One of the most bizarre stories I've heard (although some might deny its ghostly aspects) came from a student while I was teaching at the University of Minnesota, Duluth in the late 'Sixties. This story involving a late Victorian desk is so striking that it was picked up by the Associated Press.
A late Victorian highboy secretary deskAdorned with turnings and carvings, the highboy desk had been acquired by the family twenty years before the incidents occurred. The family had bought a house that had originally been built as a church in Cloquet, a town about 20 miles southwest of Duluth, and the desk came with the house.
Seventeen years after the family moved in, this house was gutted by fire. Only the desk and three other pieces of furniture survived the blaze. One of the sons took the desk to his house near Duluth. A year later the son's house went up in flames, but not the desk, which sat unscathed among the ashes.
All was quiet--or should I say "cool"?--for a few years. The man then asked his brother-in-law if he would temporarily take the desk to their house. The brother-in-law agreed, and the desk was moved to the hallway of their house. Six months later, fire broke out in the hallway where the desk stood. As in the other instances, the desk suffered no marks from fire or smoke, even though the room where it stood was completely charred.

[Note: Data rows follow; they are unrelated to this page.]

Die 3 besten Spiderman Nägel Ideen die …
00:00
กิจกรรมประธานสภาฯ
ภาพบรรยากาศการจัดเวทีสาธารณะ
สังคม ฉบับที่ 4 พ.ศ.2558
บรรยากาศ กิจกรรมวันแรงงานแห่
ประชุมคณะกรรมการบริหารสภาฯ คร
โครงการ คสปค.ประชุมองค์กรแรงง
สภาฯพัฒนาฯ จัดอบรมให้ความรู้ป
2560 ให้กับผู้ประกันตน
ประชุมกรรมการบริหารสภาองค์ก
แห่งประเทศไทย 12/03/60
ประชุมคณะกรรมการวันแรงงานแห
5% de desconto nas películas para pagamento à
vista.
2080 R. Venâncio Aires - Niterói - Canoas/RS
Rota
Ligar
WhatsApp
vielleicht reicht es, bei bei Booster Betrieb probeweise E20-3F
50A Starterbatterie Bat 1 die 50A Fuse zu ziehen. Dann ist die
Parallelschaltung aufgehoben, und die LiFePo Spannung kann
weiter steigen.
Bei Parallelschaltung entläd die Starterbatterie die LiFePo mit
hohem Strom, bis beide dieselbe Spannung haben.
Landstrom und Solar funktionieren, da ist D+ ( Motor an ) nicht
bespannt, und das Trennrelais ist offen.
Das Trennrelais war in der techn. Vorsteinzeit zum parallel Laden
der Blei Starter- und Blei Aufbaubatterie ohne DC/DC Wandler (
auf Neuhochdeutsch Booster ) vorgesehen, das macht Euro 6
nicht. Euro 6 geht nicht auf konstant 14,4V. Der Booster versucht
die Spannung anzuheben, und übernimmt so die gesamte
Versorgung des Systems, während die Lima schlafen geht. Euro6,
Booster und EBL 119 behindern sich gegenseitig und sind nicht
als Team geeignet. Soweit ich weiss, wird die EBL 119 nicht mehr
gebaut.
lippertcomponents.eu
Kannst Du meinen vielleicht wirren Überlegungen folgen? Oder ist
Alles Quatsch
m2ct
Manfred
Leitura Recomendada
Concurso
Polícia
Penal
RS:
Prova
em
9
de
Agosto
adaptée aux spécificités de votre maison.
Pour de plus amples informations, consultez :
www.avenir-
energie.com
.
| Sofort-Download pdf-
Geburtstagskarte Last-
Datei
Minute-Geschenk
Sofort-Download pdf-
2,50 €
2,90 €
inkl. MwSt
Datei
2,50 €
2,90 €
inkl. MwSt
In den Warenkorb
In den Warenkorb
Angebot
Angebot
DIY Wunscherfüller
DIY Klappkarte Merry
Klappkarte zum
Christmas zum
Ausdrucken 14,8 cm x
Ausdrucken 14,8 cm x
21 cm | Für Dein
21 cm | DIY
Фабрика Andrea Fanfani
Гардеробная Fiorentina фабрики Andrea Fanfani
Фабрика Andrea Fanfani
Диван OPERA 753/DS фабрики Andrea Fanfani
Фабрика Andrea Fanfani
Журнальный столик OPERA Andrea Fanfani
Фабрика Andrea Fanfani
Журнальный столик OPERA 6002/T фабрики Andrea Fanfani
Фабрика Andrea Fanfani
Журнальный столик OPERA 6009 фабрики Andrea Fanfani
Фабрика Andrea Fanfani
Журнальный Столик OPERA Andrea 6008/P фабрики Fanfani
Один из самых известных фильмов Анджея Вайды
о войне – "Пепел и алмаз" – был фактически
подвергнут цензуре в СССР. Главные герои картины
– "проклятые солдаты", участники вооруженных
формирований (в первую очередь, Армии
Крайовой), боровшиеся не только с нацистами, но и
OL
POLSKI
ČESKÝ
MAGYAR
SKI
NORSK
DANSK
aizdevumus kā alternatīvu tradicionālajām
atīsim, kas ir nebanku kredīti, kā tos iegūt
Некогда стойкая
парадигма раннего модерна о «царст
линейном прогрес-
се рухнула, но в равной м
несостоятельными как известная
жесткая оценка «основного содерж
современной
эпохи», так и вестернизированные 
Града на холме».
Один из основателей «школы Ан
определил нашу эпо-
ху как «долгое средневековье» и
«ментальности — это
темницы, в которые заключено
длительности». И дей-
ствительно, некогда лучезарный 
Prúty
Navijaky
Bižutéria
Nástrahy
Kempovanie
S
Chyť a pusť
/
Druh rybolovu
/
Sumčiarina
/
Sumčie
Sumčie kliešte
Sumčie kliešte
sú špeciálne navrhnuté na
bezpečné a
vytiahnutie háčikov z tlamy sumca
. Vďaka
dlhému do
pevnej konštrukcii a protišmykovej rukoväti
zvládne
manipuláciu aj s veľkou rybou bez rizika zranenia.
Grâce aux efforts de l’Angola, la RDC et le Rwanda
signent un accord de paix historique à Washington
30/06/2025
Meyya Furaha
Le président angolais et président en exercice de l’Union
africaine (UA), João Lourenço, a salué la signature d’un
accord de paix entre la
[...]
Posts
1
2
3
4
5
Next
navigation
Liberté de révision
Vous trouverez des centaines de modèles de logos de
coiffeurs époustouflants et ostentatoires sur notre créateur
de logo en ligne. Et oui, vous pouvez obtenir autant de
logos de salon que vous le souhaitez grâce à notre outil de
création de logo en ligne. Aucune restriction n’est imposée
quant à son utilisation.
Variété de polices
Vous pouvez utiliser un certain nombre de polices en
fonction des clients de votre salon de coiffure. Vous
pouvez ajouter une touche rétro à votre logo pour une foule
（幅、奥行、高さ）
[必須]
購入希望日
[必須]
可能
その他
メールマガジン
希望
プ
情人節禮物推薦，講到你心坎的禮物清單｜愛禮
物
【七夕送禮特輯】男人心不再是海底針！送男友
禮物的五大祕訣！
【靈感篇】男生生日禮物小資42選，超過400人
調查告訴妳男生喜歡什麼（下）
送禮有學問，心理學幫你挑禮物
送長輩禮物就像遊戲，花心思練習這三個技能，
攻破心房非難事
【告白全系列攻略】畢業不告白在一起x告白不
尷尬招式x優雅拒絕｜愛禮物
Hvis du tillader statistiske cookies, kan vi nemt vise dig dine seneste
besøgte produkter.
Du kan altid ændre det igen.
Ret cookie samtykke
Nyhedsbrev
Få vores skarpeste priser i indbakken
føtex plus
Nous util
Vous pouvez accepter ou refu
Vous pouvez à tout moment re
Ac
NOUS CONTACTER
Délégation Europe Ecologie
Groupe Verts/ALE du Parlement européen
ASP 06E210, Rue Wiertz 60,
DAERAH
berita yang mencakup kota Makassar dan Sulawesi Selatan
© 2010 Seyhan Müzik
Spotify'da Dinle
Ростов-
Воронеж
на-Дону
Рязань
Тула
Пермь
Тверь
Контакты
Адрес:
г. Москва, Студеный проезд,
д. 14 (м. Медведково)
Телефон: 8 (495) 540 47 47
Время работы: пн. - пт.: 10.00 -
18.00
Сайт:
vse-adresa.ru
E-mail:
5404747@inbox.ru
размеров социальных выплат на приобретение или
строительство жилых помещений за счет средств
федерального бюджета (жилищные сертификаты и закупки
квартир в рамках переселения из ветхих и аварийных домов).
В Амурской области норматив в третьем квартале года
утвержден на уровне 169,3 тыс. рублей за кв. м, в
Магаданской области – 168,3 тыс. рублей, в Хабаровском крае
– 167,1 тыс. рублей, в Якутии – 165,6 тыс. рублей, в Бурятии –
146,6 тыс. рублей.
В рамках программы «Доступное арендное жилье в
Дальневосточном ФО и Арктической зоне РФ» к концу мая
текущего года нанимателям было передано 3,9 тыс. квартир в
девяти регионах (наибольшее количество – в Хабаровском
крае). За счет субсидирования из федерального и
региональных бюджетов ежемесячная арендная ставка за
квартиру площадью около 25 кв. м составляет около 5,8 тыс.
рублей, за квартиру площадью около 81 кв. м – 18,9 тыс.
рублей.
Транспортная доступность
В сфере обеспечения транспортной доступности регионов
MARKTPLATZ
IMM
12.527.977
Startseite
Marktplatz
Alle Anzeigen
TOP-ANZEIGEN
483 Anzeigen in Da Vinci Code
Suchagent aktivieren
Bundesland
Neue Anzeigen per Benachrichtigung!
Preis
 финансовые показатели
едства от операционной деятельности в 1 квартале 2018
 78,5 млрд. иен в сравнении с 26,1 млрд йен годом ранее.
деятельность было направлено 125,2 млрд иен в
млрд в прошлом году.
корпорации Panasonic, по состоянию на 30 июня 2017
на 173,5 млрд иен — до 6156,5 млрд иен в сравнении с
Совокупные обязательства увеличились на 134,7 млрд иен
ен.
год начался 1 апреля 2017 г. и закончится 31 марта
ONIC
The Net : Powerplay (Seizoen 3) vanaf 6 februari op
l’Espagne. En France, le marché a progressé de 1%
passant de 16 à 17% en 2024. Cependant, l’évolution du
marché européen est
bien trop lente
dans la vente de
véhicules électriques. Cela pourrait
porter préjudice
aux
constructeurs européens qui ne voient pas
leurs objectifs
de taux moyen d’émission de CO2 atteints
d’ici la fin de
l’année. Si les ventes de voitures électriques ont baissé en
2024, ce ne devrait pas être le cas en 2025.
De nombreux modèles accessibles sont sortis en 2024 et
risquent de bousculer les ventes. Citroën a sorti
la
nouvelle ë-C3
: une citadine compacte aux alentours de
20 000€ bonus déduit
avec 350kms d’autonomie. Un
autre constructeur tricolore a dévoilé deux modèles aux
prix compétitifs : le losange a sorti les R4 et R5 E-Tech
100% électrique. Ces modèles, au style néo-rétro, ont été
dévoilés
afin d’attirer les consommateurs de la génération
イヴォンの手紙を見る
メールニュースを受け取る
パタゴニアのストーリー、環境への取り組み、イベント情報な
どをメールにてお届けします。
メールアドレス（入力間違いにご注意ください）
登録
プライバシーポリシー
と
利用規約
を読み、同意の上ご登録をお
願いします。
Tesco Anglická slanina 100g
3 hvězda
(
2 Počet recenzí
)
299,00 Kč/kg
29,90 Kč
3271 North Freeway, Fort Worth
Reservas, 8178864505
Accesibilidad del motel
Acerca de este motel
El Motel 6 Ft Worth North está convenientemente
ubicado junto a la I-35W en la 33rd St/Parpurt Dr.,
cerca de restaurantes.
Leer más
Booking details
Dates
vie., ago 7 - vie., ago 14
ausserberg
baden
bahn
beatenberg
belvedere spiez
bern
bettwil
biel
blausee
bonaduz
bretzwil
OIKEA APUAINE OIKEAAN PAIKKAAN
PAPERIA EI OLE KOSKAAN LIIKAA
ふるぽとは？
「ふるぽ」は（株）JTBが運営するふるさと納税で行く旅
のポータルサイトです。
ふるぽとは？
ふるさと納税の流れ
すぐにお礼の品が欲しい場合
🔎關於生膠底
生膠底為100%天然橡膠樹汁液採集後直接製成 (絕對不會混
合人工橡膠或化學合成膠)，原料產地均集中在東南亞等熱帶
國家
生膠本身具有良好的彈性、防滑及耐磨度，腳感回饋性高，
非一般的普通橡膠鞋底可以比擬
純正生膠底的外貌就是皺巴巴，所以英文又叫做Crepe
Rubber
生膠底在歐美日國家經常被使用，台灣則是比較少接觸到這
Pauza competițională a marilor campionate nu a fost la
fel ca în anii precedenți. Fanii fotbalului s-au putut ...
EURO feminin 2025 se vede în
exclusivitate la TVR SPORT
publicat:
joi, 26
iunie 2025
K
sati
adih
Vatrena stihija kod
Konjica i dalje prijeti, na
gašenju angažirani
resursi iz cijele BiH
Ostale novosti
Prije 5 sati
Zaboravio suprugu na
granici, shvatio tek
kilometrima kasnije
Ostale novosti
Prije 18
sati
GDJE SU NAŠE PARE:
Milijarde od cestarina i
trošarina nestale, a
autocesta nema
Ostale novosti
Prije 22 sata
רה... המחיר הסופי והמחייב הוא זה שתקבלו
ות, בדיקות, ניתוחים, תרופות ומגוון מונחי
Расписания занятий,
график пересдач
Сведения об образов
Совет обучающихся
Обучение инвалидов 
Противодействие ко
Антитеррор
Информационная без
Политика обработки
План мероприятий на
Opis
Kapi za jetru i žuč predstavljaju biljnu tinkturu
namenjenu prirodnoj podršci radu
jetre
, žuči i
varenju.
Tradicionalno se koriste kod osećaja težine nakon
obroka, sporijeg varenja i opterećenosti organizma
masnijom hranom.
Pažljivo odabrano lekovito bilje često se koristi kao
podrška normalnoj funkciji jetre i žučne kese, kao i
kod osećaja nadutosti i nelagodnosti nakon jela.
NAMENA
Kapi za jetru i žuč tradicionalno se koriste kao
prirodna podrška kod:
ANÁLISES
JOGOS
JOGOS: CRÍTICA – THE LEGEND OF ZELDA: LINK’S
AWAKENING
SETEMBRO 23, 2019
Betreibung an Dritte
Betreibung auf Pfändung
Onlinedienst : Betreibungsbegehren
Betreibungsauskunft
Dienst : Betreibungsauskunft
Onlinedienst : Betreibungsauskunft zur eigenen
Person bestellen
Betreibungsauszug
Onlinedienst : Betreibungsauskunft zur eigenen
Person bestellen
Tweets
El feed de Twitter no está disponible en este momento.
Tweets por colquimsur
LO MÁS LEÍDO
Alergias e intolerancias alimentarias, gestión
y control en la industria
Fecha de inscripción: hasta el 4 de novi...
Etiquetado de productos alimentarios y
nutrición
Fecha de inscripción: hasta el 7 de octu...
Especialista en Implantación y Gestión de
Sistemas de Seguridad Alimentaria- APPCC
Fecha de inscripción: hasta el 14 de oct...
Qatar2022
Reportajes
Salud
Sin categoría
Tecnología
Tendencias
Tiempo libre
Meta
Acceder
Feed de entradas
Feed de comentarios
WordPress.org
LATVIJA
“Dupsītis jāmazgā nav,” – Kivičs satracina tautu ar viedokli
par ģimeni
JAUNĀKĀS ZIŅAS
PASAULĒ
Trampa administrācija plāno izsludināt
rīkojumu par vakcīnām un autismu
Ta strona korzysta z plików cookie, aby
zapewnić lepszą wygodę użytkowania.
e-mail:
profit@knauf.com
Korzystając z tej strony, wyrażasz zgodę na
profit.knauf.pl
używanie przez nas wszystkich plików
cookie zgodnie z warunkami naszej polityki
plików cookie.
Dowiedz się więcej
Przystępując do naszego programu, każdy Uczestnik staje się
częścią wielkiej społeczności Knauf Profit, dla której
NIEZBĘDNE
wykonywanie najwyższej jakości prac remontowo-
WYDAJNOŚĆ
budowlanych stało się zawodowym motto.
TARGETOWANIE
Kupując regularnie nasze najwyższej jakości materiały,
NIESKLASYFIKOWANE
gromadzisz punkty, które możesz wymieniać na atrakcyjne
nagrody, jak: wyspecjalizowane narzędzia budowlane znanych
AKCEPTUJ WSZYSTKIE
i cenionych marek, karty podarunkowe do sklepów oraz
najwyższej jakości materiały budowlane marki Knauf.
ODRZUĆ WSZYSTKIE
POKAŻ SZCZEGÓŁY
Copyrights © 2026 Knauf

That was enough for the man's mother, who pleaded with him to get rid of the desk immediately. She was concerned that three conflagrations around the mysteriously fireproof desk had to be more than mere coincidence.
But the man found it difficult to accept any connection between the fires and the handsome old desk. So when his new house in Duluth was completed (you may recall that his other house had burned to the ground), he decided to take the desk to his new home. Less than a week after he moved in, he was awakened in the dead of night by the smell of smoke. Racing into the kitchen, he encountered a wall of flame engulfing the room only a few feet from the desk. Damage to the kitchen was extensive, but there sat the desk, untouched.
Investigators determined that the fire had been kindled from a short in the wiring. The man and his family, however, thought otherwise. The wiring was brand new, and it had been carefully inspected before they moved in. With growing alarm, they became convinced that the desk, survivor of four major house fires, in some terrible, inscrutable way, had been the incendiary.
They decided to sell the desk, but not surprisingly, no offers were forthcoming. While the idea of a desk starting fires seems preposterous, the track record of this particular piece of furniture did not encourage prospective buyers to test their luck.
At last report, the desk was being stored in a fireproof concrete structure near Duluth. This was over 50 years ago, and I sometimes wonder what eventually happened to the desk. Did it give up its incendiary tendencies? Is it still in storage or was it destroyed? We probably will never know.